A veinte metros escasos de donde estaban sentados, dos jóvenes con vestido de verano se ayudaban una a otra a hacer el pino. Hanwell padre dio un codazo a Hanwell en el vientre, y Hanwell sintió con fuerza el insulto implícito a su madre, que seguía con vida, y aún lucía sus rizos a la moda de los años veinte, ahora blancos, a la altura de la frente, y los mismos gorros de fieltro y gafas a lo Harold Lloyd, perfectamente redondas y con montura gruesa. No dijo nada. Comió las patatas mientras la chica rubia de aspecto paliducho afianzaba el cuerpo aprestándose para la llegada de los tobillos gruesos y deliciosos de la morena, bien alimentada como no solían estarlo diez años antes, y cuando esa morena alzó los brazos y sus pechos se ciñeron contra el algodón de su vestido amarillo y sus piernas se arquearon hacia atrás y la crinolina espumeó sobre los estrechos hombros de su amiga, Hanwell y Hanwell las vieron reír y trastabillar juntas y caer, al cabo, en una pila humana sobre la hierba. Poco después, Hanwell padre recogió los dos cucuruchos de papel vacíos e hizo con ellos una húmeda bola entre las manos, y dijo que más le valía abrir el chiringuito, pues ya era hora de cenar y la gente querría su comida. Hanwell no volvió a verlo.

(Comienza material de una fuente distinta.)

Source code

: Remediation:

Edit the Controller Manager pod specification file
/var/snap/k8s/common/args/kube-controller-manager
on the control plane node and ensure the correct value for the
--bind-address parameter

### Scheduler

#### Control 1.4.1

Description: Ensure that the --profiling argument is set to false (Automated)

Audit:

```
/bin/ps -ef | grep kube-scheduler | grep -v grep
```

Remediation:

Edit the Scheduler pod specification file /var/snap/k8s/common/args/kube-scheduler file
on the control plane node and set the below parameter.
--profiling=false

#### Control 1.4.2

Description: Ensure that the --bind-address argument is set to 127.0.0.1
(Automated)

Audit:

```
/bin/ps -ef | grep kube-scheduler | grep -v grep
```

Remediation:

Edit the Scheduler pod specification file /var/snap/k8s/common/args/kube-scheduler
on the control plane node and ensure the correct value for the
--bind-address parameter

Un día de 1986, una fecha que sólo la compañía telefónica recordaría ahora, sonó el teléfono en la cocina de Hanwell mientras estaba preparando pizza para los niños pequeños de su segunda familia. Solía hacer una salsa de tomate fresco ligera y acuosa, aderezada con anchoas y olivas negras, tan fuerte y deliciosa que se podía comer a cucharadas olvidando la masa por completo. Es posible que sólo a mí me gustara hacer eso. Extrapolo mis sentimientos y generalizo demasiado.

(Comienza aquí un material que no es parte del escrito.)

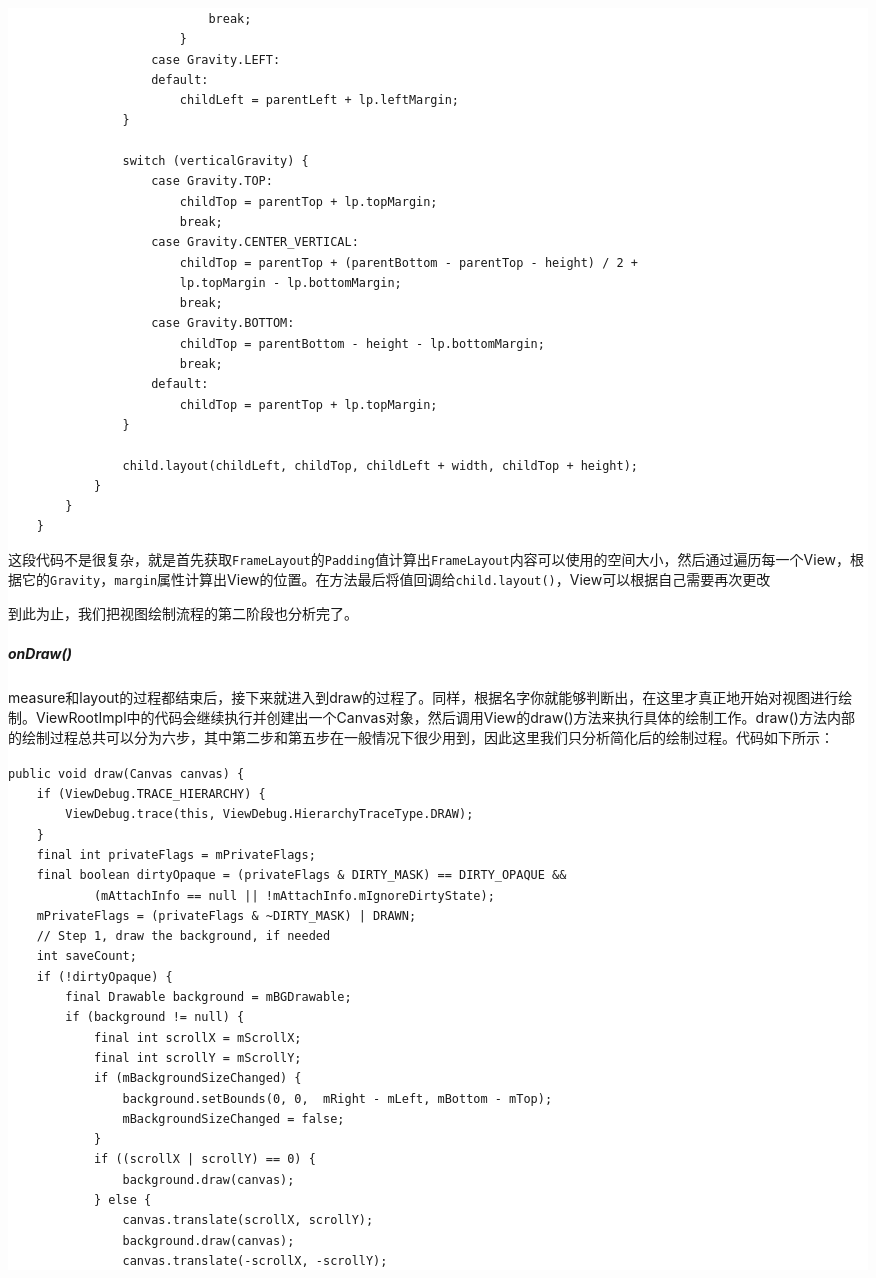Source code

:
 ```
                            break;
                        }
                    case Gravity.LEFT:
                    default:
                        childLeft = parentLeft + lp.leftMargin;
                }

                switch (verticalGravity) {
                    case Gravity.TOP:
                        childTop = parentTop + lp.topMargin;
                        break;
                    case Gravity.CENTER_VERTICAL:
                        childTop = parentTop + (parentBottom - parentTop - height) / 2 +
                        lp.topMargin - lp.bottomMargin;
                        break;
                    case Gravity.BOTTOM:
                        childTop = parentBottom - height - lp.bottomMargin;
                        break;
                    default:
                        childTop = parentTop + lp.topMargin;
                }

                child.layout(childLeft, childTop, childLeft + width, childTop + height);
            }
        }
    }
```

这段代码不是很复杂，就是首先获取`FrameLayout`的`Padding`值计算出`FrameLayout`内容可以使用的空间大小，然后通过遍历每一个View，根据它的`Gravity`，`margin`属性计算出View的位置。在方法最后将值回调给`child.layout()`，View可以根据自己需要再次更改

到此为止，我们把视图绘制流程的第二阶段也分析完了。

##### onDraw()

measure和layout的过程都结束后，接下来就进入到draw的过程了。同样，根据名字你就能够判断出，在这里才真正地开始对视图进行绘制。ViewRootImpl中的代码会继续执行并创建出一个Canvas对象，然后调用View的draw()方法来执行具体的绘制工作。draw()方法内部的绘制过程总共可以分为六步，其中第二步和第五步在一般情况下很少用到，因此这里我们只分析简化后的绘制过程。代码如下所示：

```
public void draw(Canvas canvas) {  
    if (ViewDebug.TRACE_HIERARCHY) {  
        ViewDebug.trace(this, ViewDebug.HierarchyTraceType.DRAW);  
    }  
    final int privateFlags = mPrivateFlags;  
    final boolean dirtyOpaque = (privateFlags & DIRTY_MASK) == DIRTY_OPAQUE &&  
            (mAttachInfo == null || !mAttachInfo.mIgnoreDirtyState);  
    mPrivateFlags = (privateFlags & ~DIRTY_MASK) | DRAWN;  
    // Step 1, draw the background, if needed  
    int saveCount;  
    if (!dirtyOpaque) {  
        final Drawable background = mBGDrawable;  
        if (background != null) {  
            final int scrollX = mScrollX;  
            final int scrollY = mScrollY;  
            if (mBackgroundSizeChanged) {  
                background.setBounds(0, 0,  mRight - mLeft, mBottom - mTop);  
                mBackgroundSizeChanged = false;  
            }  
            if ((scrollX | scrollY) == 0) {  
                background.draw(canvas);  
            } else {  
                canvas.translate(scrollX, scrollY);  
                background.draw(canvas);  
                canvas.translate(-scrollX, -scrollY);  
```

—Sí, ya entiendo. Gracias... ha sido un detalle por su parte hacérnoslo saber -dijo Hanwell con un tono más elegante que el suyo propio. Colgó y salió de la cocina.
Una vez estuvo terminada la pizza, volvió a entrar, pálido pero sereno. Dijo que su padre había muerto, una frase que nos obligó —a mi madre, a mi hermano y a mí— a inventar todo un ser humano en un segundo y matarlo al siguiente. Hanwell no había dicho nada para prepararnos. Había sabido con semanas de antelación que la muerte de su padre era inminente, pero no acudió a su lado. Veinte años después, el hijo de Hanwell no iría junto a Hanwell cuando llegó su hora. Resulta que en el transcurso de mis deberes profesionales se me ve afirmando: «No creo en las pautas.» Una mariposa prendida de una aguja no tiene idea de la figura tan hermosa que presenta.
—Nunca acabó de asentarse —dijo Hanwell—, y ahora ha llegado al final del camino.
Una metáfora pintoresca, como las que le gustaban a Borges, y nosotros la interpretamos literalmente, pensando en el embarcadero de Brighton, ya que Brighton era para nosotros la tierra de Hanwell, y el sitio al que por lo general iban a morir los descendientes de Hanwell. En mi infancia soñé —¡nunca lograré olvidarlo!— cómo me cubrían el cuerpo con los guijarros fríos y planos de Brighton, tal como los judíos ponen piedras encima de sus muertos; las amontonaban sobre mi cadáver, hasta que quedé enterrada por completo y las familias venían a merendar encima de mí, sin saberlo, pues ahora formaba parte del lecho de roca de Brighton, tal como lo formaban los Hanwell (según mi lógica onírica) desde que hubo Hanwell en Inglaterra. Siempre ha habido Hanwell en Inglaterra. Pero yo soy una mujer Hanwell y perdí el apellido al casarme.